The Dzogchen masters are acutely aware of the dangers of confusing the absolute with the relative. People who fail to understand this relationship can overlook and even disdain the relative aspects of spiritual practice and the karmic law of cause and effect. However, those who truly seize the meaning of Dzogchen will have only a deeper respect for karma, as well as a keener and more urgent appreciation of the need for purification and for spiritual practice. This is because they will understand the vastness of what it is in them that has been obscured, and so endeavor all the more fervently, and with an always fresh, natural discipline, to remove whatever stands between them and their true nature. Sogyal RinpocheOkay, so that is a bit esoteric and not-beginning Buddhist related at all. Yet, it is still so applicable.
How many times do you get so mired in the details that you lose focus of the big picture?
How often do you lose sight of who you are, your true nature?
Sometimes I feel like I'm walking around with dirty glasses.
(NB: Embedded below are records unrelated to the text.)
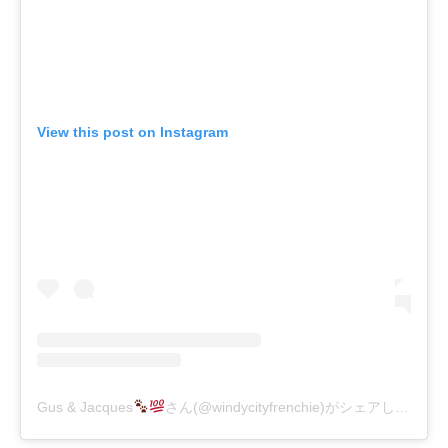
View this post on Instagram
Gus & Jacques
さん(@windycityfrenchie)がシェアした投稿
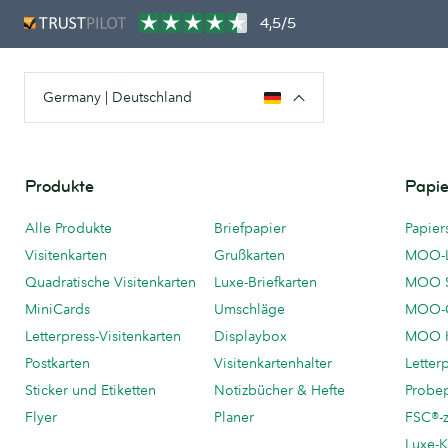
4,5/5
Germany | Deutschland
Produkte
Papie
Alle Produkte
Briefpapier
Papier
Visitenkarten
Grußkarten
MOO-
Quadratische Visitenkarten
Luxe-Briefkarten
MOO 
MiniCards
Umschläge
MOO-C
Letterpress-Visitenkarten
Displaybox
MOO K
Postkarten
Visitenkartenhalter
Letter
Sticker und Etiketten
Notizbücher & Hefte
Probe
Flyer
Planer
FSC®-ze
Luxe-K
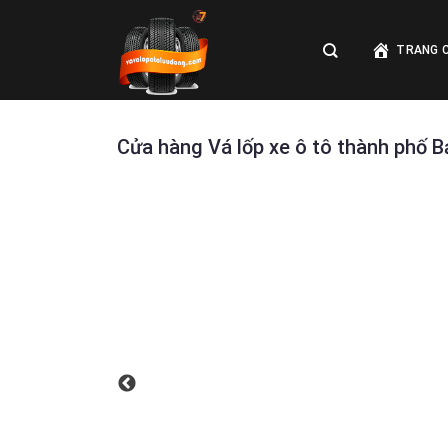
Skip
to
TRANG 
content
Cửa hàng Vá lốp xe ô tô thành phố 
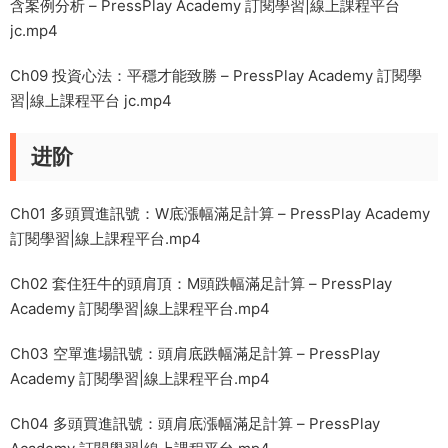
含案例分析 – PressPlay Academy 訂閱學習|線上課程平台
jc.mp4
Ch09 投資心法：平穩才能致勝 – PressPlay Academy 訂閱學
習|線上課程平台 jc.mp4
进阶
Ch01 多頭買進訊號：W底漲幅滿足計算 – PressPlay Academy
訂閱學習|線上課程平台.mp4
Ch02 套住狂牛的頭肩頂：M頭跌幅滿足計算 – PressPlay
Academy 訂閱學習|線上課程平台.mp4
Ch03 空單進場訊號：頭肩底跌幅滿足計算 – PressPlay
Academy 訂閱學習|線上課程平台.mp4
Ch04 多頭買進訊號：頭肩底漲幅滿足計算 – PressPlay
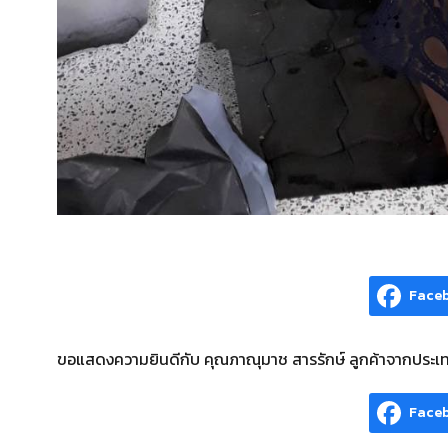
Face
ขอแสดงความยินดีกับ คุณภาณุมาช สารรักษ์ ลูกค้าจากประเทศ
Face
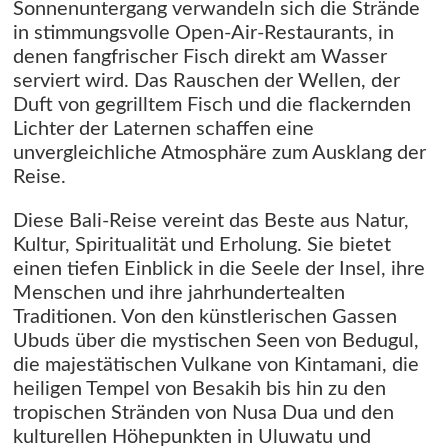
Sonnenuntergang verwandeln sich die Strände
in stimmungsvolle Open-Air-Restaurants, in
denen fangfrischer Fisch direkt am Wasser
serviert wird. Das Rauschen der Wellen, der
Duft von gegrilltem Fisch und die flackernden
Lichter der Laternen schaffen eine
unvergleichliche Atmosphäre zum Ausklang der
Reise.
Diese Bali-Reise vereint das Beste aus Natur,
Kultur, Spiritualität und Erholung. Sie bietet
einen tiefen Einblick in die Seele der Insel, ihre
Menschen und ihre jahrhundertealten
Traditionen. Von den künstlerischen Gassen
Ubuds über die mystischen Seen von Bedugul,
die majestätischen Vulkane von Kintamani, die
heiligen Tempel von Besakih bis hin zu den
tropischen Stränden von Nusa Dua und den
kulturellen Höhepunkten in Uluwatu und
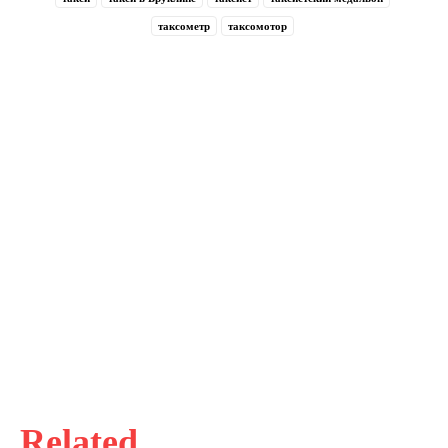
таксометр
таксомотор
Related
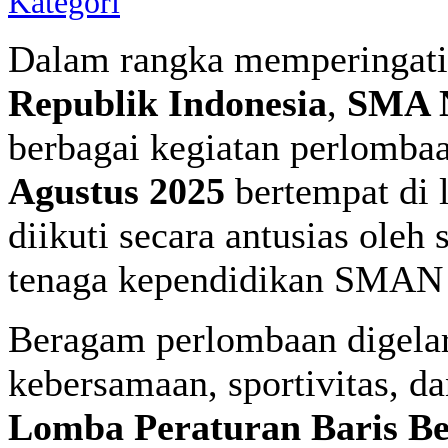
Kategori
Dalam rangka memperingat
Republik Indonesia
,
SMA N
berbagai kegiatan perlomba
Agustus 2025
bertempat di 
diikuti secara antusias oleh 
tenaga kependidikan SMAN
Beragam perlombaan digela
kebersamaan, sportivitas, da
Lomba Peraturan Baris B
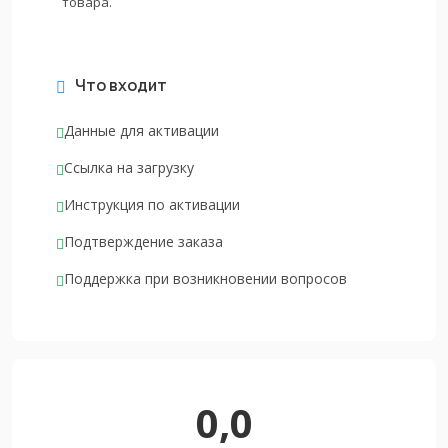
товара.
Что входит
Данные для активации
Ссылка на загрузку
Инструкция по активации
Подтверждение заказа
Поддержка при возникновении вопросов
0,0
I get so used to seeing things through scratches and dust... Or I begin to believe the distortion of the lens. Maybe if we all just took our glasses off. What would that be like.
(Cynics and naysayers and eyerollers stop reading now). What if we were to commit to one day of believing in our true nature? Really wrapping our arms around it, embracing it, marveling at it?
My hunch is that it would be a pretty spectacular day. And I bet those around you would like it better too.
(So that isn't really what the Sogyal Rinpoche quote was about, but it's been on my mind, so there you have it.)